I first met Bec at the Cottesloe Hotel in the summer of 2002–03.
It was a Sunday afternoon, time for a bit of R and R in the middle of the grind of the pre-season. Daniel Kerr and I were having a few beers, but I was keeping a lid on it because I was driving. I’d met Bec’s mum previously at a West Coast function, so when I came across Bec there was a natural starting point for a conversation. I remember thinking that Bec was very beautiful—and quite drunk! That was a common state at the Cottesloe Hotel on a summer Sunday afternoon. I found myself in the sort of moral dilemma many nineteen year-old blokes struggle to negotiate (and I dare say a few young women, too).

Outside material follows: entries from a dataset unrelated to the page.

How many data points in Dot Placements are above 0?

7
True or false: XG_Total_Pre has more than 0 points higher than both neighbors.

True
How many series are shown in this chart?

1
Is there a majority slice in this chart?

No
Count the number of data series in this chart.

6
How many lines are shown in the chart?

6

I had a girlfriend at the time who was overseas. I’d swear I mentioned this to Bec that first afternoon, but Bec is adamant that I did not.
We met again for coffee about a week later, and this time there’s no doubt that the topic of my girlfriend did come up. Bec said, quite reasonably, that she couldn’t start anything with me in those circumstances. But we seemed to get along OK anyway, and I thought that even if there were no romantic possibilities, it would be pleasant to catch up with her every now and then, as mates.

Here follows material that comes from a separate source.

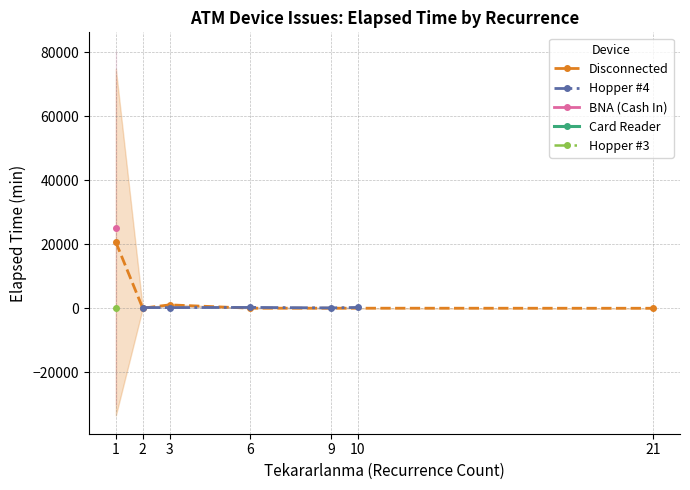

True or false: Disconnected has more than 1 interior local peaks.

False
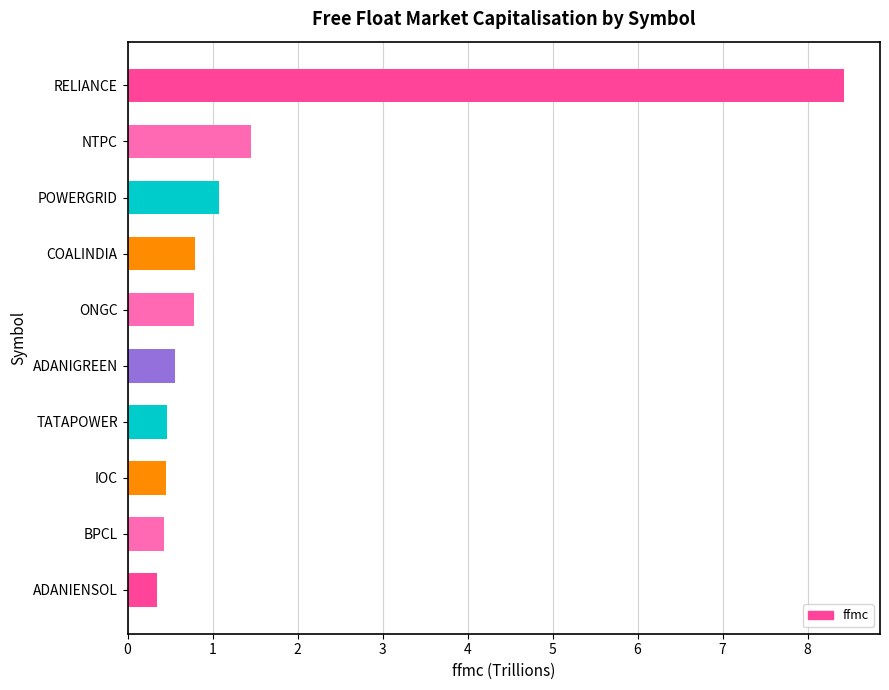

The chart shows a value of 8.4 at RELIANCE. True or false?

True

I was still quite new to Perth and did not have many friends outside the footy club. Apart from anything else, I wouldn’t have to drink myself silly whenever we met.
Typically, when you’re in your late teens and early twenties, catching up with mates involves a big drinking session, which is sometimes inconvenient for a professional athlete.

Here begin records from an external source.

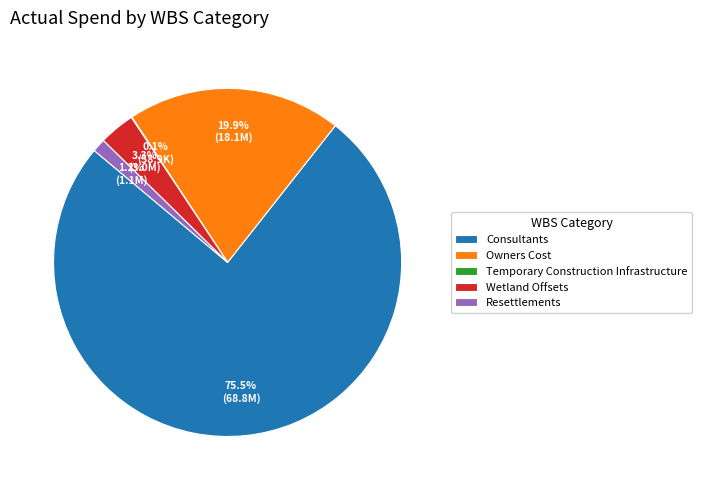

What is the ratio of the value at Resettlements to the value at Wetland Offsets?

0.4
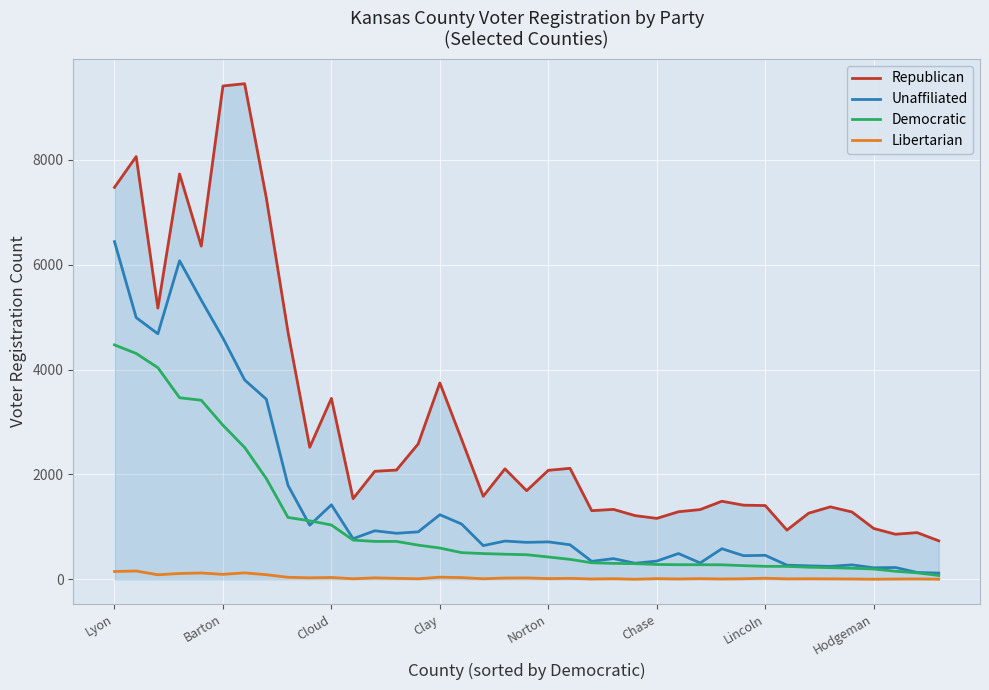

Rank the series by their average value, from lowest to highest.

Libertarian, Democratic, Unaffiliated, Republican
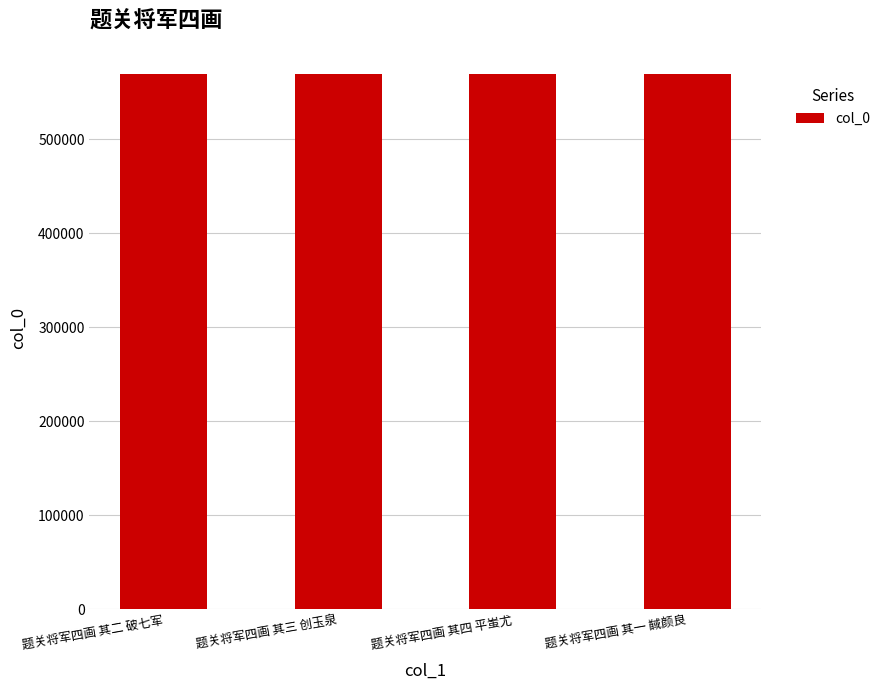

What is the ratio of the value at 题关将军四画 其四 平蚩尤 to the value at 题关将军四画 其一 馘颜良?

1.0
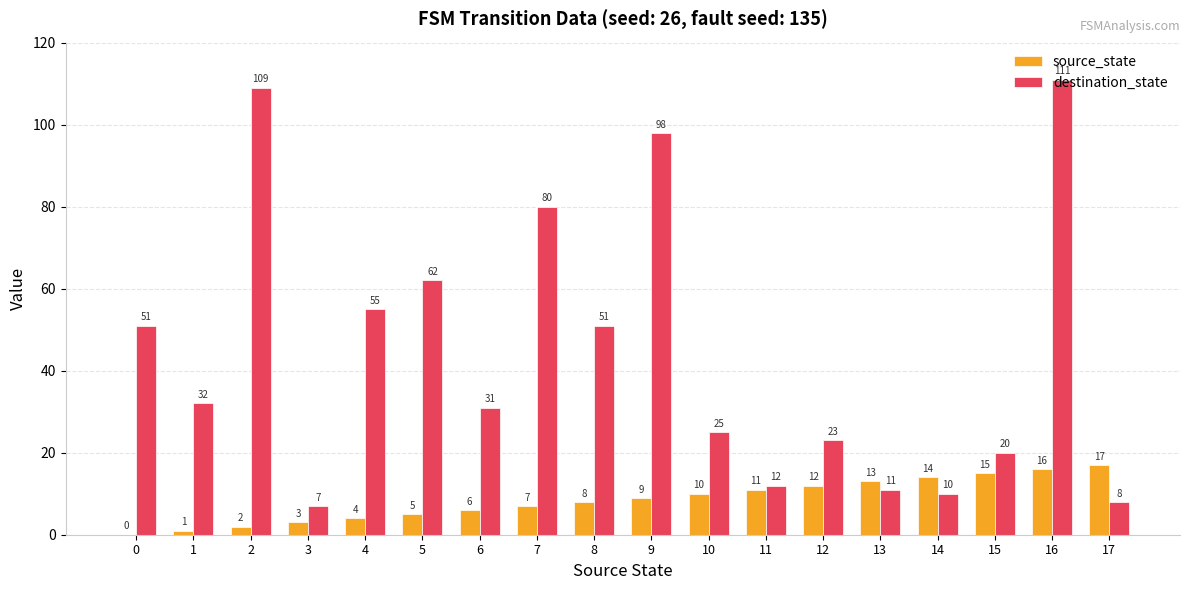

True or false: destination_state has a value of 31 at 6.

True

Bec and I could be mates on a different level. Bec is a Perth girl. She had lived and worked as a model in Thailand and Hong Kong for about eighteen months, but was now back in Perth, modelling and doing a media studies course at university.
The first time we caught up, strictly as mates, was at her house. We ended up playing Scrabble, which I realise is a somewhat unusual activity for a first meeting. I started like a house on fire, and Bec was looking at me as if I was some sort of Jedi Scrabble master. Now, I have to admit to another conceit typical of young men at this stage: I was fascinated by Bec’s beauty, but did not have a huge regard for her intellect. As my lead grew to unassailable proportions, I was nurturing horribly puffed-up thoughts about how, plainly, she wasn’t all that bright, and I with my superior brainpower was embarrassing her and her feeble mind by wiping the floor with her at Scrabble. After about half-a-dozen turns, I thought I’d better ease off , not wanting to humiliate her. So I did. And the tide turned, and before I knew it she’d won the game. Again—young man’s vanities—I was pissed off . I’d meant to give her a chance, but I didn’t mean to lose. It was the first and last time I underestimated Bec’s formidable intelligence.